100 ANOS RáDIO CLUBE » Rádio Clube engajada na Segunda Guerra Emissora tinha "vigília cívica" com o objetivo de fiscalizar efeitos das transmissões de rádio alemãs

Silvia Bessa
silvia.bessa@diariodepernambuco.com.br

Publicação: 16/07/2018 03:00

Vivia-se um estado de guerra e o Brasil fazia parte dela. A Rádio Clube, pela importância que tinha à época, precisava dar sua contribuição civil. E deu, em várias frentes. Diziam que a cidade do Recife estaria sendo espionada até mesmo por submarinos no cinturão da costa marítima. Se a população tinha de se preparar para o pior, era a hora de contar com a ajuda dos informes radiofônicos na função educativa. A ordem dizia que os moradores deveriam colar papel preto nas vidraças das janelas, arranjar Sobrepor para as luminárias e evitar reflexos. Quem resolvesse passear nas ruas após as 21 horas, precisava portar salvo-condutos. A Rádio Clube divulgava essas e outras regras semelhantes de utilidade pública.

Para economizar combustível, cada proprietário de automóvel tinha por obrigação saber usar um equipamento chamado de gasogênio, na parte superior do veículo. Era um quebra-galho para os anos da Segunda Guerra Mundial (1939-1945), que funcionava a partir da queima de carvão ou lenha, alternativa para a crise petroleira. “Tudo foi ensinado com eficácia pelo rádio, lidando com a massa cada vez maior, que se comprimia nas salas de visitas para sintonizar o aparelho”, conta o professor Luiz Maranhão Filho, em seus estudos sobre o rádio no Brasil.

Dentro da Rádio Clube, uma “vigília cívica”, conforme define o especialista, funcionava quase que constantemente. O objetivo era fiscalizar os efeitos das transmissões do rádio alemão, feitas em português e dirigidas ao Brasil por orientação de Paul Joseph Goebbels, ministro da Propaganda na Alemanha Nazista. O método usado era conhecido como “maricota”. Os alemães barravam as frequências da Rádio Clube, invadindo-as de forma potente quase como uma transmissão local.

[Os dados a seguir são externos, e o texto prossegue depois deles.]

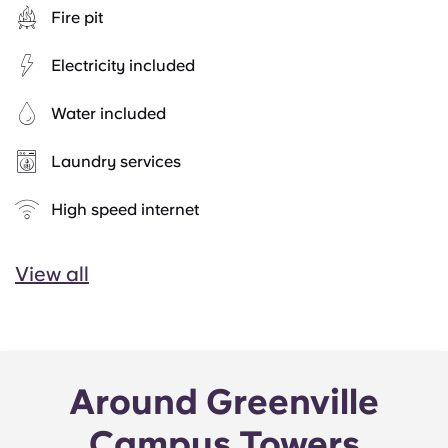
Fire pit
Electricity included
Water included
Laundry services
High speed internet
View all
Around Greenville
Campus Towers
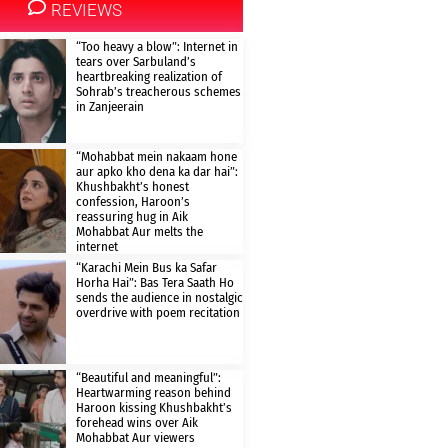
REVIEWS
“Too heavy a blow”: Internet in
tears over Sarbuland’s
heartbreaking realization of
Sohrab’s treacherous schemes
in Zanjeerain
“Mohabbat mein nakaam hone
aur apko kho dena ka dar hai”:
Khushbakht’s honest
confession, Haroon’s
reassuring hug in Aik
Mohabbat Aur melts the
internet
“Karachi Mein Bus ka Safar
Horha Hai”: Bas Tera Saath Ho
sends the audience in nostalgic
overdrive with poem recitation
“Beautiful and meaningful”:
Heartwarming reason behind
Haroon kissing Khushbakht’s
forehead wins over Aik
Mohabbat Aur viewers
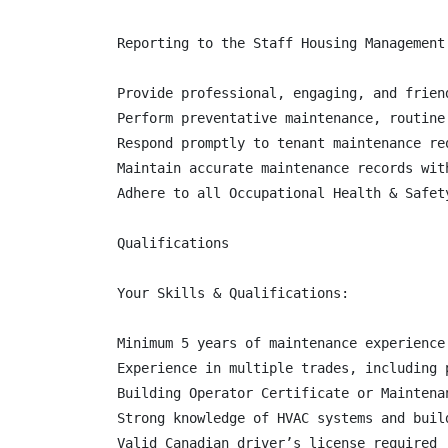
Reporting to the Staff Housing Management
Provide professional, engaging, and frien
Perform preventative maintenance, routine
Respond promptly to tenant maintenance re
Maintain accurate maintenance records wit
Adhere to all Occupational Health & Safet
Qualifications

Your Skills & Qualifications:

Minimum 5 years of maintenance experience
Experience in multiple trades, including 
Building Operator Certificate or Maintena
Strong knowledge of HVAC systems and buil
Valid Canadian driver’s license required
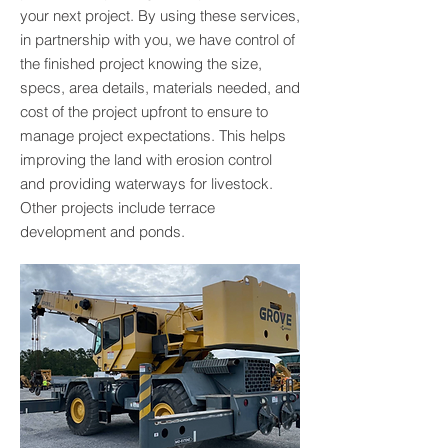
your next project. By using these services,
in partnership with you, we have control of
the finished project knowing the size,
specs, area details, materials needed, and
cost of the project upfront to ensure to
manage project expectations. This helps
improving the land with erosion control
and providing waterways for livestock.
Other projects include terrace
development and ponds.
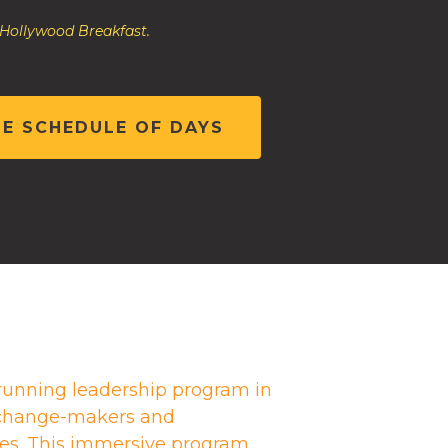
 Hollywood Breakfast.
HE SCHEDULE OF DAYS
running leadership program in
g change-makers and
es. This immersive program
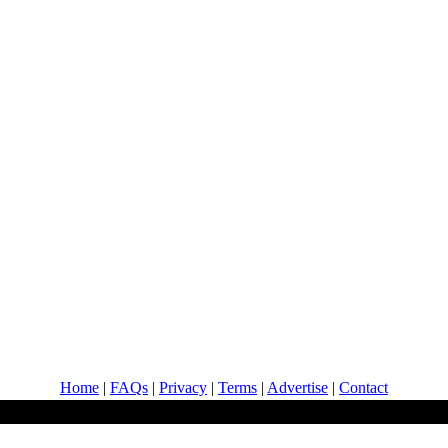
Home
|
FAQs
|
Privacy
|
Terms
|
Advertise
|
Contact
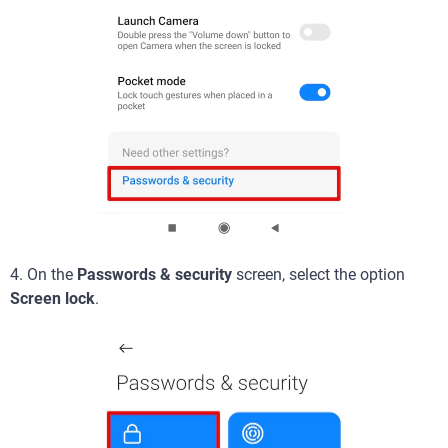
4. On the
Passwords & security
screen, select the option
Screen lock
.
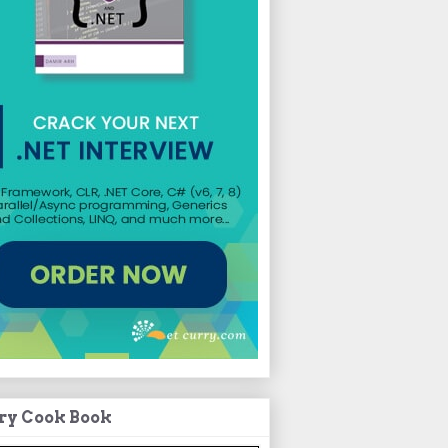
ry Cook Book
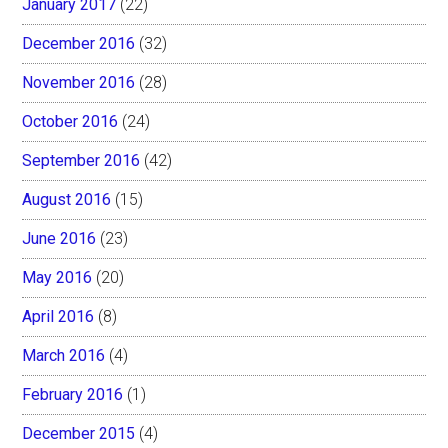
January 2017
(22)
December 2016
(32)
November 2016
(28)
October 2016
(24)
September 2016
(42)
August 2016
(15)
June 2016
(23)
May 2016
(20)
April 2016
(8)
March 2016
(4)
February 2016
(1)
December 2015
(4)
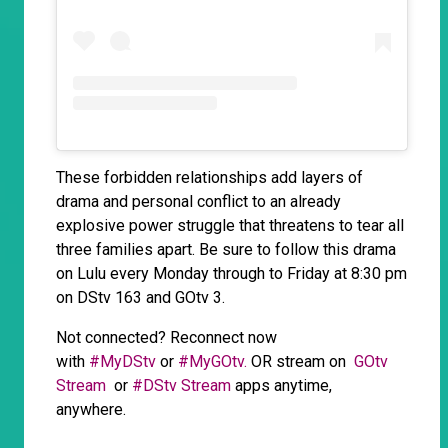
These forbidden relationships add layers of
drama and personal conflict to an already
explosive power struggle that threatens to tear all
three families apart. Be sure to follow this drama
on Lulu every Monday through to Friday at 8:30 pm
on DStv 163 and GOtv 3.
Not connected? Reconnect now
with
#MyDStv
or
#MyGOtv.
OR stream on
GOtv
Stream
or
#DStv Stream
apps anytime,
anywhere.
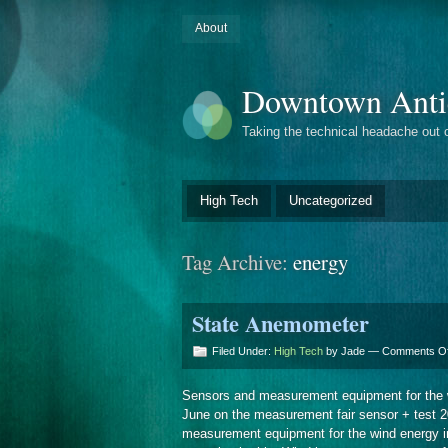
About
Downtown Anti
Taking the technical headache out 
High Tech
Uncategorized
Tag Archive:
energy
State Anemometer
Filed Under:
High Tech
by Jade —
Comments Of
Sensors and measurement equipment for the 
June on the measurement fair sensor + test 2
measurement equipment for the wind energy i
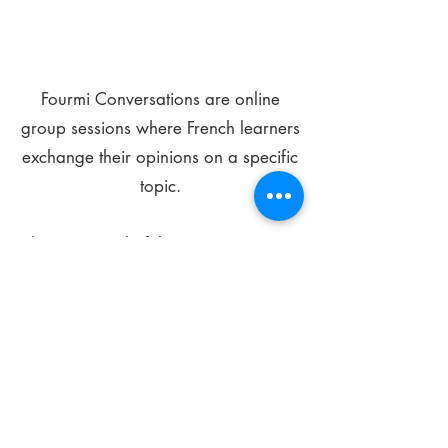
Fourmi Conversations are online
group sessions where French learners
exchange their opinions on a specific
topic.
The main goal of these meetings is to
improve your language skills and get
comfortable speaking in French.
*
Be FOURMIdable, speak French!
Sign Up Today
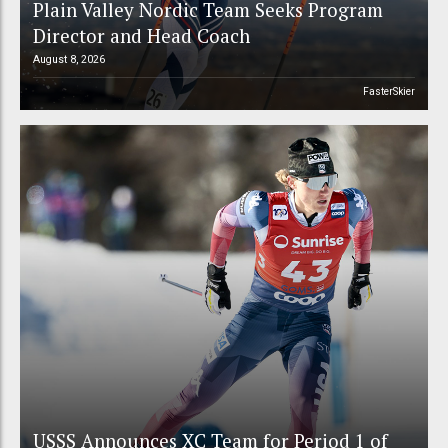
Plain Valley Nordic Team Seeks Program
Director and Head Coach
August 8, 2026
FasterSkier
USSS Announces XC Team for Period 1 of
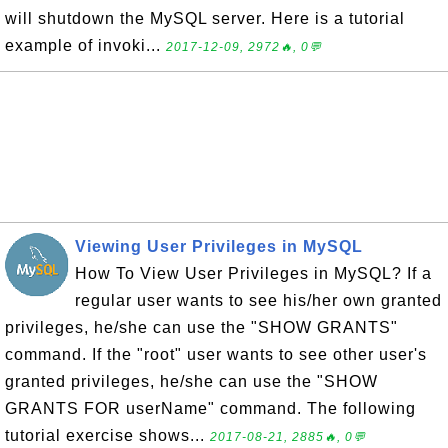
will shutdown the MySQL server. Here is a tutorial
example of invoki...
2017-12-09, 2972🔥, 0💬
Viewing User Privileges in MySQL
How To View User Privileges in MySQL? If a
regular user wants to see his/her own granted
privileges, he/she can use the "SHOW GRANTS"
command. If the "root" user wants to see other user's
granted privileges, he/she can use the "SHOW
GRANTS FOR userName" command. The following
tutorial exercise shows...
2017-08-21, 2885🔥, 0💬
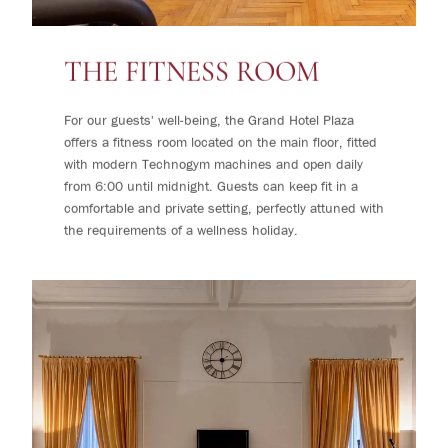
THE FITNESS ROOM
For our guests' well-being, the Grand Hotel Plaza
offers a fitness room located on the main floor, fitted
with modern Technogym machines and open daily
from 6:00 until midnight. Guests can keep fit in a
comfortable and private setting, perfectly attuned with
the requirements of a wellness holiday.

Nesta ocasião, no Recife, havia tropas americanas na Base Aérea, que ficavam ao lado de soldados brasileiros. Para lidar com uma terra estranha, os americanos pediram para instalarem um clube-cassino. E ele acabou ficando instalado bem na Avenida Guararapes, estrategicamente localizado, em um prédio onde hoje se situa a sede dos Correios e Telégrafos. Chama a Rádio Clube. Queriam diversão.

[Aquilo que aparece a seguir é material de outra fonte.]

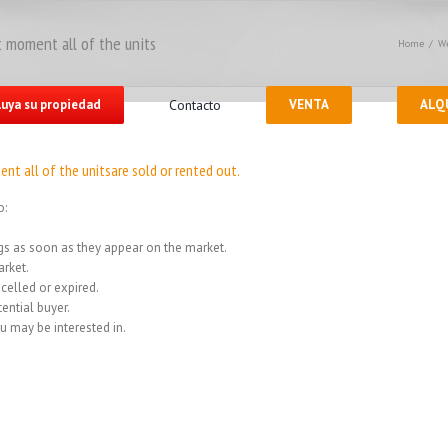
 moment all of the units
Home
/
We
luya su propiedad
Contacto
VENTA
ALQ
nt all of the unitsare sold or rented out.
o:
ings as soon as they appear on the market.
rket.
celled or expired.
ential buyer.
u may be interested in.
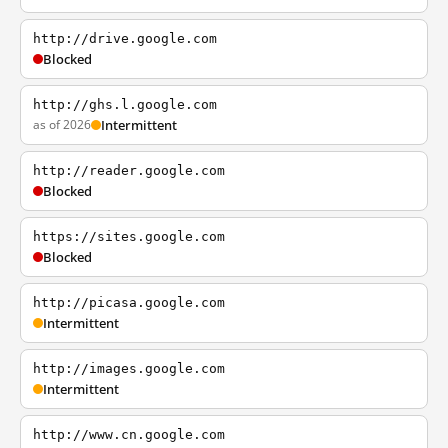
http://drive.google.com
Blocked
http://ghs.l.google.com
as of 2026
Intermittent
http://reader.google.com
Blocked
https://sites.google.com
Blocked
http://picasa.google.com
Intermittent
http://images.google.com
Intermittent
http://www.cn.google.com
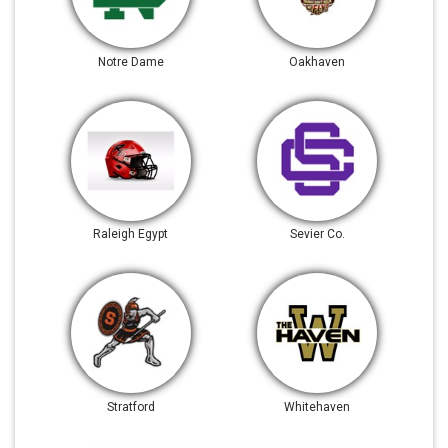
Notre Dame
Oakhaven
Raleigh Egypt
Sevier Co.
Stratford
Whitehaven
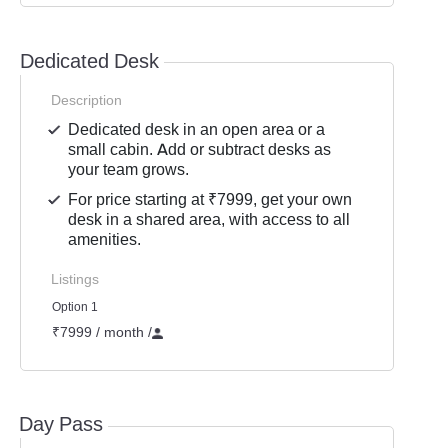
Dedicated Desk
Description
Dedicated desk in an open area or a
small cabin. Add or subtract desks as
your team grows.
For price starting at ₹7999, get your own
desk in a shared area, with access to all
amenities.
Listings
Option 1
₹7999 / month
/
Day Pass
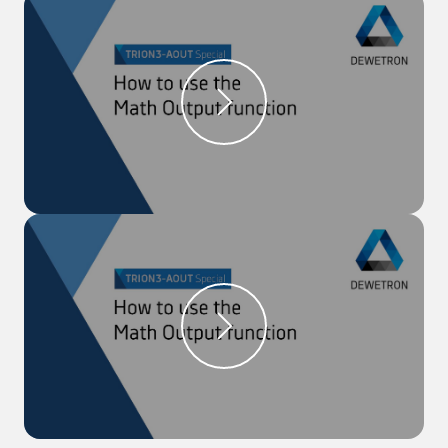
module.
Step 1:
Open the ‘Data Channel List’ menu to open
the channel settings of the analog output channel,
on which you would like to output your signal.
Step 2:
Select ‘Monitor Output’ as the Mode and
select your source channel. Additionally, the channel
can be output as the actual value, the average, or
the RMS value.
Step 3:
After closing the settings, you can see the
original and the monitored output signal in the
recorders.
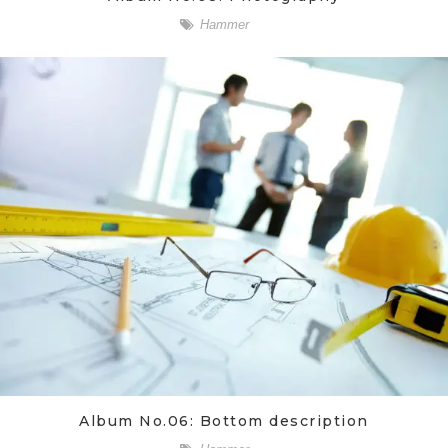
Hammer
Album No.06: Bottom description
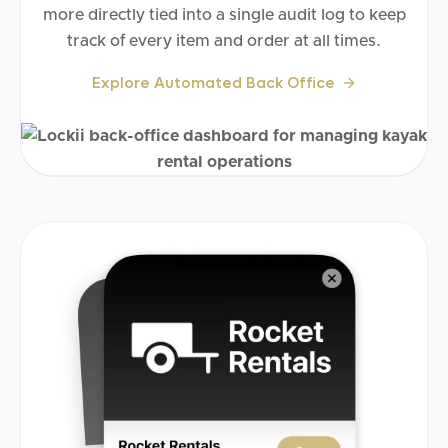
more directly tied into a single audit log to keep
track of every item and order at all times.
Explore Automated Back Office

Comandantes militares fizeram uma espécie de convocação. O locutor Ziul Matos, uma das estrelas da Clube, passou a ser o responsável pelas festas do chamado U.S.O, o cassino das festas americanas. Além de experiente, Ziul Matos tinha uma qualificação para o trabalho: falava muito bem o inglês. Como ele, faziam sucesso ainda as conhecidas “Três Marias”: Maria Tereza, Maria Luiza e Maria do Amparo, todas filhas da atriz Luiza de Oliveira. Cantavam “Andrew Sisters”, “espécie de coqueluche” da época, diz Maranhão Filho em seu Memória do Rádio (Editora Jangada, 1991).

O sucesso era tanto que foi necessário a Rádio Clube compor a própria orquestra de metais ao estilo americano. Para agradar aos estrangeiros, quem estava à frente dela era o pistonista Franz Zavazal que gostava de emplacar o jazz. Pela localização geográfica, muitos artistas que vinham dos EUA passavam pela emissora após visitar as tropas.

Para dar ânimo à tropa brasileira do contingente da Força Expedicionária na Itália, de modo inverso, a Rádio Clube levava mensagens de familiares a pracinhas por meio de uma espécie de canal exclusivo, com a ajuda da União Telegráfica Internacional. É um período em que se vê a Rádio Clube, a PRA-8, a Pioneira, em várias frentes.